I‘ve now spent some time playing with Yahoo Pipes. Now I have a couple of great Pipes that aggregate and filter worldwide sources for news on China and Japan. As well I have also found a huge number of blogs about China. They are all aggregated on my website DonTai.com. To put all these worldwide sources, filtered by keyword, into one simple web page, for each a linked title and a small description, is great. It saves so much time. You read the title and the small description and you decide to delve in deeper or to pass. It is brilliant.
___It was with some loss of productivity yesterday that I found out that if a Yahoo Pipes construct will not run, for whatever reason, you cannot save the pipe. This is not intuitive. In any programming language, word processing or other user initiated computer work, one can save interim work, regardless of correctness or not. Please imagine while working on an essay the word processor counts your spelling errors (or what it feels is a spelling error), determines that there are too many, and thus deny you the ability to save your interim work. “You must fix these errors right now” it would scream. I felt like whupping Pipes in the butt yesterday, but unfortunately one hole looks the same as the other. Indecision ensued.
___It is only in juggling that interim work cannot be saved. You either finish gracefully, or you, eh, dropped the ball, so to speak. Maybe Pipes developers also juggle.
___Not only can you not save your work if a construct does not work, but the error message is quite misleading. “Oops: System error. Problem parsing response.” Talk about your stereotypically misleading error message. I thought we IT people had evolved much further than this. An error message should be displayed as a response to a user action. The disconnect here is that my action was saving my Pipe, and the error is not directly connected to this act. Is it too much to ask that the error message indicate the origin of the error? How about displaying this message when I run the Pipe and it does not work? And even if something is not correct, I’ll fix it later. Just let me save my work. But I digress.
___As I continued to work on my Pipes I kept running them and looking at the Really Simple Syndication (rss) output feeds. For some reason, some news articles in my feeds were not coming out with summaries, but with the complete article, some multiple pages long. It’s not only counterproductive but annoying. I research rss 2.0 feeds and find the article summary should be in a field called item.description. I therefore put in a command that truncates item.description to no more than 400 characters. This does not work, and full length articles still appeared.
___After a couple more hours trying to crack this nut, I try to find a tool on the internet that can display rss record by record, field by field. I cannot. It turns out that within Pipes there is a display at the bottom of the screen. If you click on an individual news item, all their field names and contents are displayed. This function is as useful as it is impressive.
___I find out that, to my chagrin, all rss 2.0 feeds are not created equal. Rss feeds also may not adhere to the supposed standard. Looking feed by feed, I found out that some feeds put their summary into item.description, while others use the variable item.content:encoded. Those feeds that use item.description are written according to the rss standard, have no item.content:encoded field. Conversely those that used item.content:encoded have no variable called item.description. I was following the standard and truncating item.description for all feeds. If there was no such variable in a feed, a Pipes error occurred, thus not allowing me to save my interim work. To complicate matters, some feeds had both variables, but only used one.

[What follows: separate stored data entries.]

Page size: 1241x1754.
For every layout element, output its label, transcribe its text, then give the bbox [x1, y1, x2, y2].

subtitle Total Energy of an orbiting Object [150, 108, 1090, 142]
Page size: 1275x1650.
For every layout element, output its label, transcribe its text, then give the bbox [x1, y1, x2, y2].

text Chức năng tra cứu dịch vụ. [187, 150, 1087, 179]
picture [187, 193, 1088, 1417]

___I therefore needed two different rules for the summary. For those that use item.description, limit this field to to 400 characters. Similarly, for those that use item.content:encoded, limit this field. Finally, both Pipes and I were satisfied, and I was able to save my work.

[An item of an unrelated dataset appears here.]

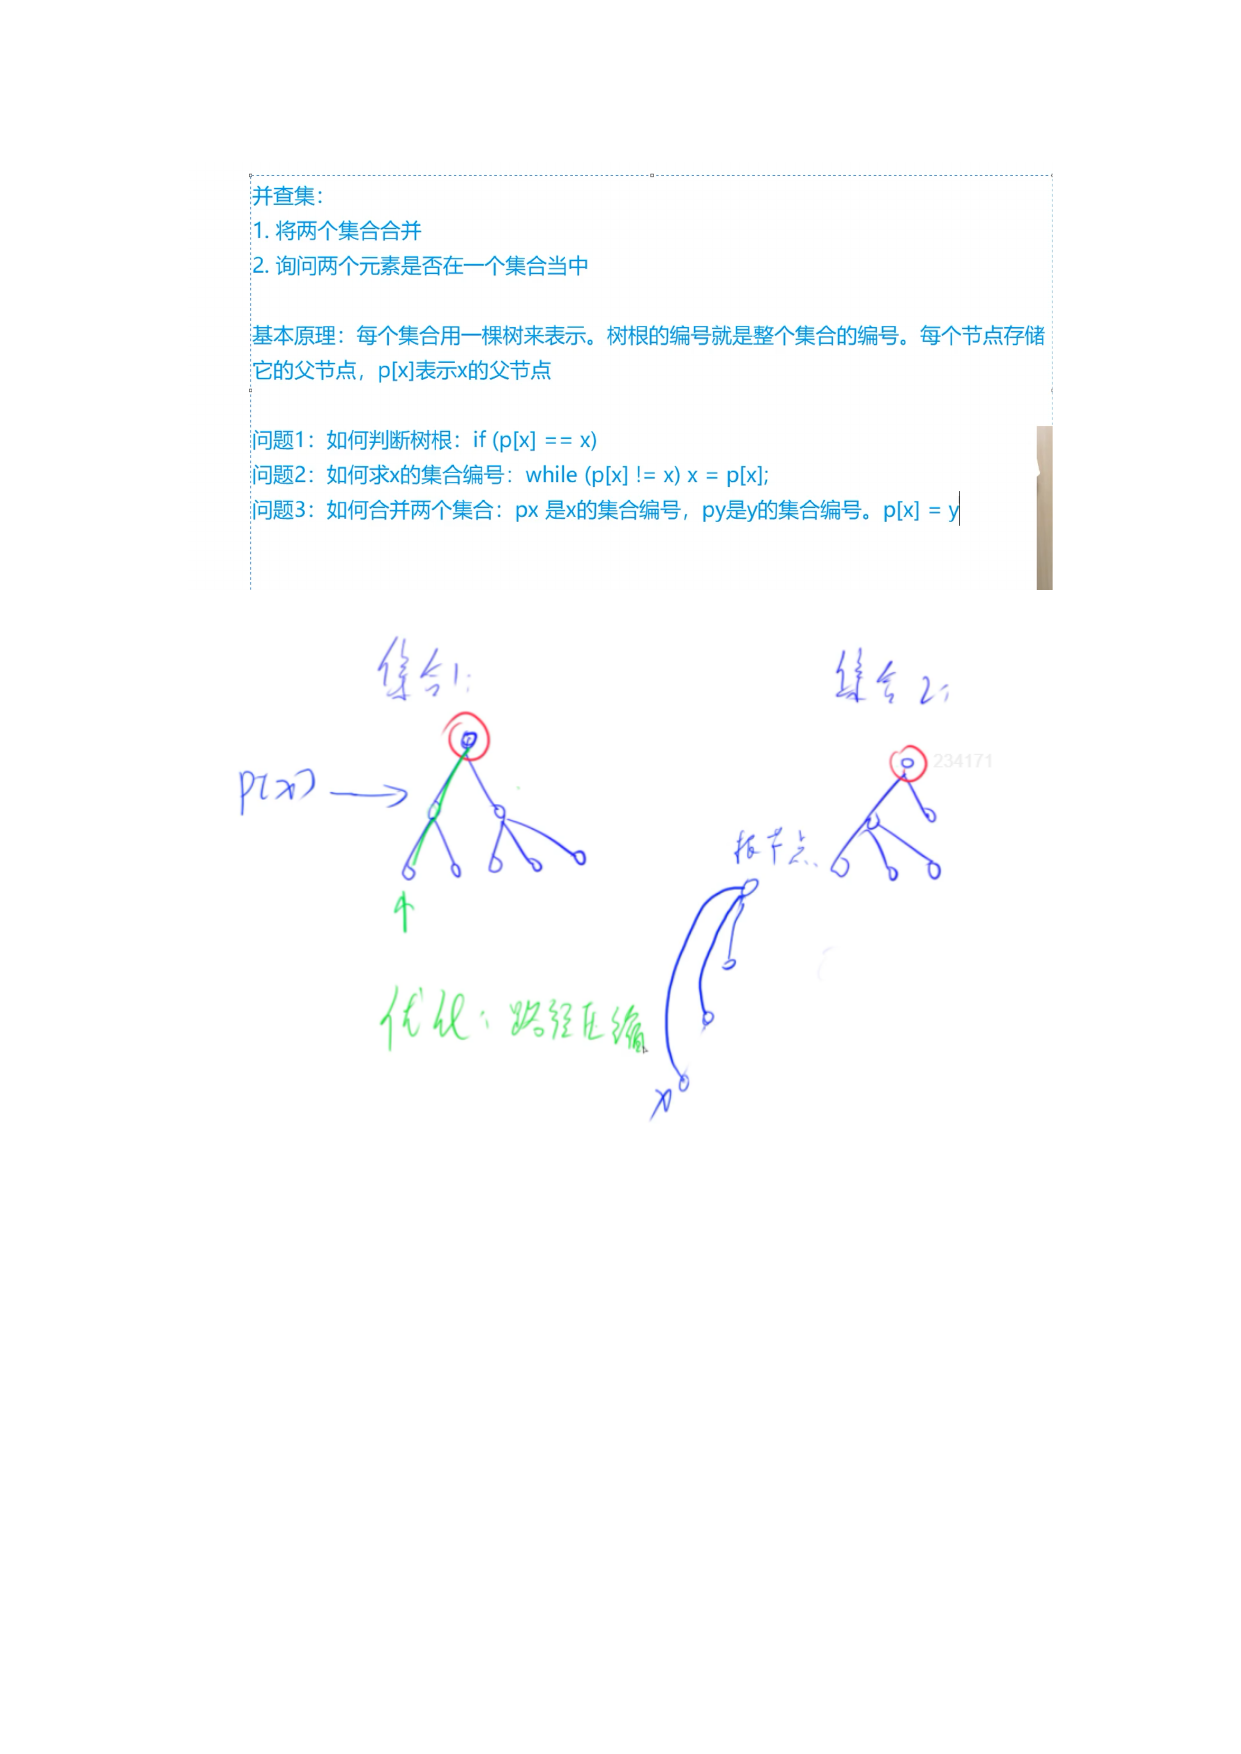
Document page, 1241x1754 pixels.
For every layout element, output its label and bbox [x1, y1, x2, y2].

picture [187, 617, 1053, 1124]
picture [187, 162, 1053, 590]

___While I’ve progressed greatly, there still are issues I am working on. My DonTai.com cron job seems to fail when pulling in news feeds from my China Japan News Yahoo Pipes. It seems I need to try a couple of times before the cron job can suck in all the news. It’s possible that this is an issue because I’m playing with the feeds and then sucking in the completely aggregated data. Once initially sucked in there should be less residual load. There is also the setting of the frequency of which news aggregates and how this synchronizes with the cron jobs. A news feed that is not yet scheduled to run will not run on a cron job. A news feed that is scheduled to run is then dependent on the next cron job.
___I question the robustness of Pipes. Will it finish a query and run to completion, or will it time out and leave me hanging. Should I cut up a large Pipes query into smaller ones? Maybe I need to research how to get pipes to run as efficiently as possible. On my Pipes diagrams I’ve already eliminated any redundancy I could find. I’ll let it run for a while and see.
I’m not surprised that you’re having problems with RSS. Way back when I hadn’t been blogging for long — Blogspot problems, way back in March 2006! — I discovered that RSS isn’t the best specified protocol.
From listening to podcasts, my understanding is that Atom is a well-designed standard, much better than RSS 2.0 . That being said, an Atom feed isn’t always available and my experience is that there’s sometimes issues with getting an Atom feed recognized by offline feed readers.
I don’t know Yahoo Pipes well, but see that Yahoo says Pipes offers output in RSS 2.0, RSS 1.0 (RDF), JSON and Atom formats for maximum flexibility. I wasn’t sure which you chose to aggregate into Google — or if it makes a difference — which is exactly the sort of detail that I’ve been ducking by not engaging with the mashup tools.